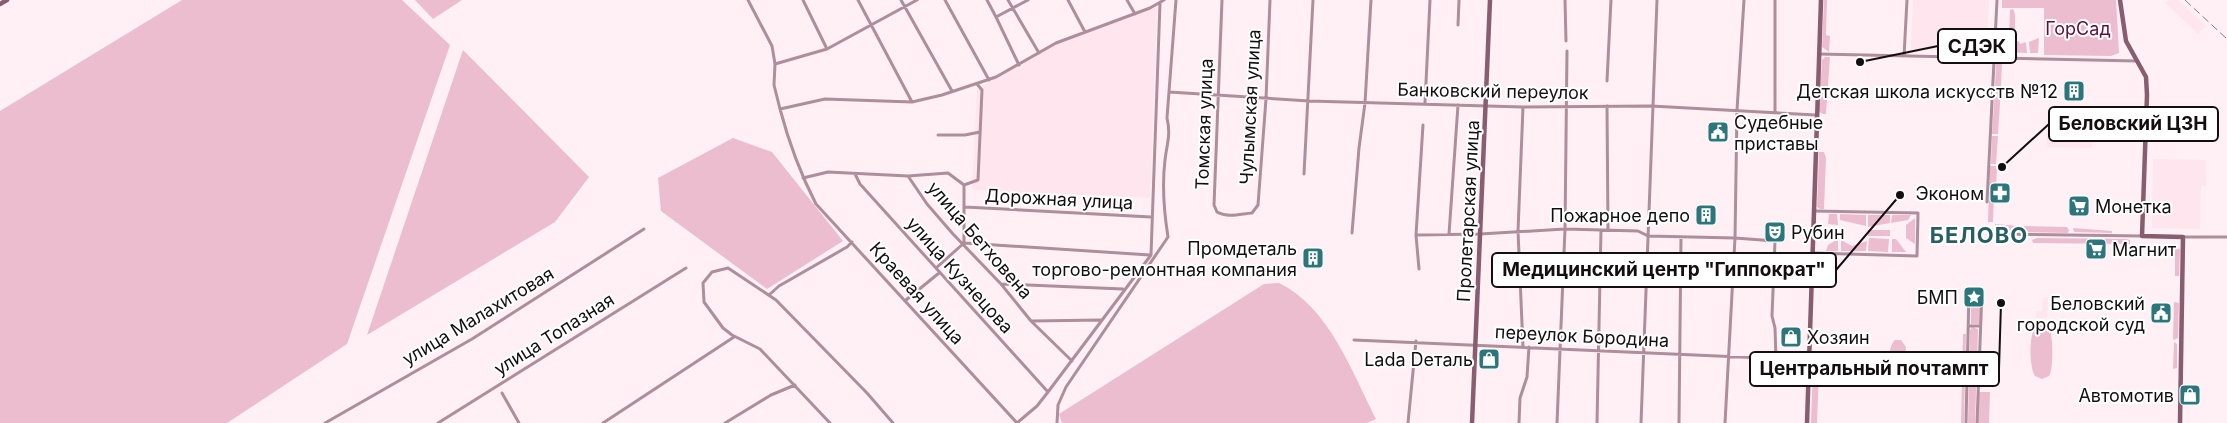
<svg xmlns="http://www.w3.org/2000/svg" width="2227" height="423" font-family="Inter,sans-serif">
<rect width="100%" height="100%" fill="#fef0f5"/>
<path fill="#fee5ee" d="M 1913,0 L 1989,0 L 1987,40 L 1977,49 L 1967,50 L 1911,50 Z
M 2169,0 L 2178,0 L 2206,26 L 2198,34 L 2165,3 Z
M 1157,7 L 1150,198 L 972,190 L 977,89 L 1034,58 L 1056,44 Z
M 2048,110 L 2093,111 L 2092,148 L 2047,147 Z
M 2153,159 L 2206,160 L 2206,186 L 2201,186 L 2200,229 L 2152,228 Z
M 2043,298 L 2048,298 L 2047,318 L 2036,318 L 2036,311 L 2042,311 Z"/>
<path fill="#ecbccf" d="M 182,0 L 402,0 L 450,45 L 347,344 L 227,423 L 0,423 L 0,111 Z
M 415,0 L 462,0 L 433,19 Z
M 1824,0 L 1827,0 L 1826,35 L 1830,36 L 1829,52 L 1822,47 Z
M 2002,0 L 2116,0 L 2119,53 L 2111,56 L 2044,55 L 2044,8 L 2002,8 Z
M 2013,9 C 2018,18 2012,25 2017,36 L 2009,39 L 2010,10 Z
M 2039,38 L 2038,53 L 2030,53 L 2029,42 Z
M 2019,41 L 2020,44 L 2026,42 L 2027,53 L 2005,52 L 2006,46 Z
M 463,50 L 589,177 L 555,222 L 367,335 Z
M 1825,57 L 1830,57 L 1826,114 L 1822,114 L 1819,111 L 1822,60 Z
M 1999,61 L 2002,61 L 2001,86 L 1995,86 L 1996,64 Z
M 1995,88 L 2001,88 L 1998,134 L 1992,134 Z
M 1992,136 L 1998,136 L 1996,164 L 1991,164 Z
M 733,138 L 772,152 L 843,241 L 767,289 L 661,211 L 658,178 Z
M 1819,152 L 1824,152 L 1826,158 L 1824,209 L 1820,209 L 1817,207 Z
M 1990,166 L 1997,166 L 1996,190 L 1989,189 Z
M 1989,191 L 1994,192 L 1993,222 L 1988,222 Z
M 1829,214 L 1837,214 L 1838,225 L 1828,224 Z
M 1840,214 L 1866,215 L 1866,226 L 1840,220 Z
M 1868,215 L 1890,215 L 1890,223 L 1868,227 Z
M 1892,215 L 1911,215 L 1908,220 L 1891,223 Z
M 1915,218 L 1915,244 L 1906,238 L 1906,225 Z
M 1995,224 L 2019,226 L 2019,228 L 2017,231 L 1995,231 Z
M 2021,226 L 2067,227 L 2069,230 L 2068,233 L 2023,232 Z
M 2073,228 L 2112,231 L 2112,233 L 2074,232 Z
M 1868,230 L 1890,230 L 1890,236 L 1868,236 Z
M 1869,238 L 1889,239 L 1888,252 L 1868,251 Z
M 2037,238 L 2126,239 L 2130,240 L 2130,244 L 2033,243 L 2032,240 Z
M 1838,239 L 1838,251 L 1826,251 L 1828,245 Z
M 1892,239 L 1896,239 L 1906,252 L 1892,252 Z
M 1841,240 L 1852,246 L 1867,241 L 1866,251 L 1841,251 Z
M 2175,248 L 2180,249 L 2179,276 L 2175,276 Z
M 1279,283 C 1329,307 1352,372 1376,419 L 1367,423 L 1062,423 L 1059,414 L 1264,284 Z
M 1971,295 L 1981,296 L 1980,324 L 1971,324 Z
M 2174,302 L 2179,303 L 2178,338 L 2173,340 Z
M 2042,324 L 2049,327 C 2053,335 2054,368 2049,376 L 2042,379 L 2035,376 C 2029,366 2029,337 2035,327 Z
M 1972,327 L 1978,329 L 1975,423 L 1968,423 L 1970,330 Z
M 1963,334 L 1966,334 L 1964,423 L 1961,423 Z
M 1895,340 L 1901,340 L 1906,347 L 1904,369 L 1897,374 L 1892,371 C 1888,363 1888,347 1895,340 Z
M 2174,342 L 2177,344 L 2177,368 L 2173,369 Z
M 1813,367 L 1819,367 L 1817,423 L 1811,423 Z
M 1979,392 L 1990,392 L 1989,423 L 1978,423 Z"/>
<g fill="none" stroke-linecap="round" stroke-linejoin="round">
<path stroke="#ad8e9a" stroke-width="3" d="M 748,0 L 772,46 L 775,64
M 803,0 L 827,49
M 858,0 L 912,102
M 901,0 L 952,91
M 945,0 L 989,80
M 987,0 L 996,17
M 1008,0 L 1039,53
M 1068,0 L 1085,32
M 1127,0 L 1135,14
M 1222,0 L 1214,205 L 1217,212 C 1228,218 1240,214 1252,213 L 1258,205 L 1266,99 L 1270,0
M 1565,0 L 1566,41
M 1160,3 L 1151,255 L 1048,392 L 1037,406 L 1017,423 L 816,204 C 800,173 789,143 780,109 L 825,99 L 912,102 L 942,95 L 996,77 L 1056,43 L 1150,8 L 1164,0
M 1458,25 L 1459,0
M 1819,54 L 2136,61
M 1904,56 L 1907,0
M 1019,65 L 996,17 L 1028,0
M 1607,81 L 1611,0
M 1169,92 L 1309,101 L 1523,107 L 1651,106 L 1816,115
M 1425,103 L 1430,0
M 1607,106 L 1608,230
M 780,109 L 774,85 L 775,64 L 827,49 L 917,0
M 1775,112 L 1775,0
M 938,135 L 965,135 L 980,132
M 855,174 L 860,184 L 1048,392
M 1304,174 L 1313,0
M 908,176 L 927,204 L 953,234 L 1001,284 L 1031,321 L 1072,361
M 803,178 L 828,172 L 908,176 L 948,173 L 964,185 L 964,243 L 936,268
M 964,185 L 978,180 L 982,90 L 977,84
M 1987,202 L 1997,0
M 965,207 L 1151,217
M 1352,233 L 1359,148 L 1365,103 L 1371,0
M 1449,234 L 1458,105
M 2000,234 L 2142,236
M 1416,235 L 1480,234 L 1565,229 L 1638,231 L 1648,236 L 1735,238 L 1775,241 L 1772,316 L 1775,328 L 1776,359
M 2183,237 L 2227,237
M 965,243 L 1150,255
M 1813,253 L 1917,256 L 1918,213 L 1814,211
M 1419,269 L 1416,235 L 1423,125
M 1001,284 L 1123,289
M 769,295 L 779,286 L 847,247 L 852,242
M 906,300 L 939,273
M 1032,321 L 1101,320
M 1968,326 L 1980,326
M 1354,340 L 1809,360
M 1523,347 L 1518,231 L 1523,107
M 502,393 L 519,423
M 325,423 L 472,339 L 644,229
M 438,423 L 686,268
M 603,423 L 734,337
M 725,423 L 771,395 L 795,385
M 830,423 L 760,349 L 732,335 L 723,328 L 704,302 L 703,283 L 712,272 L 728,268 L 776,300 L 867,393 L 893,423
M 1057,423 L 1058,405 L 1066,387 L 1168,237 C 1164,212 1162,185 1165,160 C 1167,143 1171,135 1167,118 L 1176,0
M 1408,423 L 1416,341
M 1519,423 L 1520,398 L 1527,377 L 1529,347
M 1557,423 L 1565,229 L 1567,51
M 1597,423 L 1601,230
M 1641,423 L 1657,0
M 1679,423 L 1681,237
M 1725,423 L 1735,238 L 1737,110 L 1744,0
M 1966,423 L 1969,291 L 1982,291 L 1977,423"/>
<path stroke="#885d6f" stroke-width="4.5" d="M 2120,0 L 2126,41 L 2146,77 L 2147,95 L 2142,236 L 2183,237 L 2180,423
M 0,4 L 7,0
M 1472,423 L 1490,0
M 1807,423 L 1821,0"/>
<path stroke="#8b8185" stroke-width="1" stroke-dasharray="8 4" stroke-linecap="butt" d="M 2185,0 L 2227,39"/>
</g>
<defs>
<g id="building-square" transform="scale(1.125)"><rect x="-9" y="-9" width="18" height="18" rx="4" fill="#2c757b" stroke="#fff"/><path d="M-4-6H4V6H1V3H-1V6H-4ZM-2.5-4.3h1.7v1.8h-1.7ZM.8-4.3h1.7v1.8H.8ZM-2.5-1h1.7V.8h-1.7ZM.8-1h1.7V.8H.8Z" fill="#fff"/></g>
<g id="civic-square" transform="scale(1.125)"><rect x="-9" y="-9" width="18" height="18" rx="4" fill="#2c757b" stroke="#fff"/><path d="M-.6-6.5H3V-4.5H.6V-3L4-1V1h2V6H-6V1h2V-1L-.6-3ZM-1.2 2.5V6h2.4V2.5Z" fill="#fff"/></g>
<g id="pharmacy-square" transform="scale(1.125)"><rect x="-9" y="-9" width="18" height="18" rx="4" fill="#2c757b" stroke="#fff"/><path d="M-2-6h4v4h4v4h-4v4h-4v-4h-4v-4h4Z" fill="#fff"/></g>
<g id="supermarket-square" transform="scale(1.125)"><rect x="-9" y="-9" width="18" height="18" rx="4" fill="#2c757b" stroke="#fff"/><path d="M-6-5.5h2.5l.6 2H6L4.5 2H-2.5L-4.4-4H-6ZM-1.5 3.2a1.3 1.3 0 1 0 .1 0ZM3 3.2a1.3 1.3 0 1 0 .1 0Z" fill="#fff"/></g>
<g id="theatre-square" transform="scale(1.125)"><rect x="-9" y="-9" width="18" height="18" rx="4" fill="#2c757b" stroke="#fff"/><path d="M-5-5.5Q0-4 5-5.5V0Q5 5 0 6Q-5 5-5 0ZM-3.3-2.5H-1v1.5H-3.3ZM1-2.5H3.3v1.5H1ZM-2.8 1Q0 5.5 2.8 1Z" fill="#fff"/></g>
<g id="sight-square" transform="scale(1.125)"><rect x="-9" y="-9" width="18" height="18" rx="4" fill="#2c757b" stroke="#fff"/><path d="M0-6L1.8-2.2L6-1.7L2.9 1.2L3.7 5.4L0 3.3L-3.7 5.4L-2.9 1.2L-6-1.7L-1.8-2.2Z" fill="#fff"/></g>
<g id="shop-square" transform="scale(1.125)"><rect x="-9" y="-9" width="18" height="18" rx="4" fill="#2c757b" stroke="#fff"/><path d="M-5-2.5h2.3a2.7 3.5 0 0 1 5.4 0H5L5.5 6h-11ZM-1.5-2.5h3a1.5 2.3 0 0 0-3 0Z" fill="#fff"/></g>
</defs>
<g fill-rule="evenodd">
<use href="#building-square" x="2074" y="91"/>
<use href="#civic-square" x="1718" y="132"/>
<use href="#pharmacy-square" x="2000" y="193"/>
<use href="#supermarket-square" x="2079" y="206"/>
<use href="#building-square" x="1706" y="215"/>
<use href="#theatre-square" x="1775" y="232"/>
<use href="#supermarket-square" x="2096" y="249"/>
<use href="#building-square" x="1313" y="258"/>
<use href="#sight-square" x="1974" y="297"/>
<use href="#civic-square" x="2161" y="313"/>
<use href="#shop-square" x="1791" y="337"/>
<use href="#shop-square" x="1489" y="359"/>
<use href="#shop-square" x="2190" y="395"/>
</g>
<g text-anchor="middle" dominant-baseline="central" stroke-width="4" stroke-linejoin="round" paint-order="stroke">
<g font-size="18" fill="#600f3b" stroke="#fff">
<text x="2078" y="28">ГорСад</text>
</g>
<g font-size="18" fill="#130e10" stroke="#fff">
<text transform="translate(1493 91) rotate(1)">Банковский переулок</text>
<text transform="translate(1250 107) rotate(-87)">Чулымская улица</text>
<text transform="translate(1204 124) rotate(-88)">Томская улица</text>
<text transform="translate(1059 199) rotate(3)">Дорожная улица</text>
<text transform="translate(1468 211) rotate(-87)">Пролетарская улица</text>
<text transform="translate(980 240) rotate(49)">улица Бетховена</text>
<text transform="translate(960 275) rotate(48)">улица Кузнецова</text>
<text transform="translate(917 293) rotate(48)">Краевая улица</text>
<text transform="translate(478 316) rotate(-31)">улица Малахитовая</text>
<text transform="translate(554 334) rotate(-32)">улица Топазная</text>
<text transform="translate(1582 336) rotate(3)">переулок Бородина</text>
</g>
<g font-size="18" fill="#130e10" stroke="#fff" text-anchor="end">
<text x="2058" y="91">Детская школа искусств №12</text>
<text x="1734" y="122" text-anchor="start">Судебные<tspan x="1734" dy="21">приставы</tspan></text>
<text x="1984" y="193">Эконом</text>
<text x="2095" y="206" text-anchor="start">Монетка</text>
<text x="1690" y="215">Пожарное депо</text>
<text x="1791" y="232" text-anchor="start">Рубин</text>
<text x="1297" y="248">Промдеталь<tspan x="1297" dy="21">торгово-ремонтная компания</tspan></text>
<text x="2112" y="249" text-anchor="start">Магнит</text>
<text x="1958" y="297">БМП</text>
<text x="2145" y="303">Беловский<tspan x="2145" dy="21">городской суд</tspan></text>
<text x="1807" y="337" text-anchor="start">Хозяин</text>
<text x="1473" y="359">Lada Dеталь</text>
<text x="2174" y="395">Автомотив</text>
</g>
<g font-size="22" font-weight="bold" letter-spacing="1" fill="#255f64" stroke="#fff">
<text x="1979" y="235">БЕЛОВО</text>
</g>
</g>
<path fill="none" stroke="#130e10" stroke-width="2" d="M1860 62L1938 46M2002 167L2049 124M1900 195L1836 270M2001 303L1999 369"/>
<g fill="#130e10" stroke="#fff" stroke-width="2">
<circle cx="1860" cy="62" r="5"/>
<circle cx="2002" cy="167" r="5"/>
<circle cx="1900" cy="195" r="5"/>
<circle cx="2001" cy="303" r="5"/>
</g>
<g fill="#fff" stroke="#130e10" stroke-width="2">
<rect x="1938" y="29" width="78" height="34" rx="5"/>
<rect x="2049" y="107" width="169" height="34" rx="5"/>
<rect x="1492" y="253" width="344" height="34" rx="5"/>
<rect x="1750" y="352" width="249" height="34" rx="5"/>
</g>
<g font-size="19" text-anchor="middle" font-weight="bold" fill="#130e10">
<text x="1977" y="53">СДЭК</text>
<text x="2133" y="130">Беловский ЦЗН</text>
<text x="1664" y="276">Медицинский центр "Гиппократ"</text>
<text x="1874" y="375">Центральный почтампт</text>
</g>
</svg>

■ ■ ■

▶ ASSIGNED TASK
The lines holding the word "linejoin" are the answer. Pull them out of the records and copy them.

▶ SOLUTION
<g fill="none" stroke-linecap="round" stroke-linejoin="round">
<g text-anchor="middle" dominant-baseline="central" stroke-width="4" stroke-linejoin="round" paint-order="stroke">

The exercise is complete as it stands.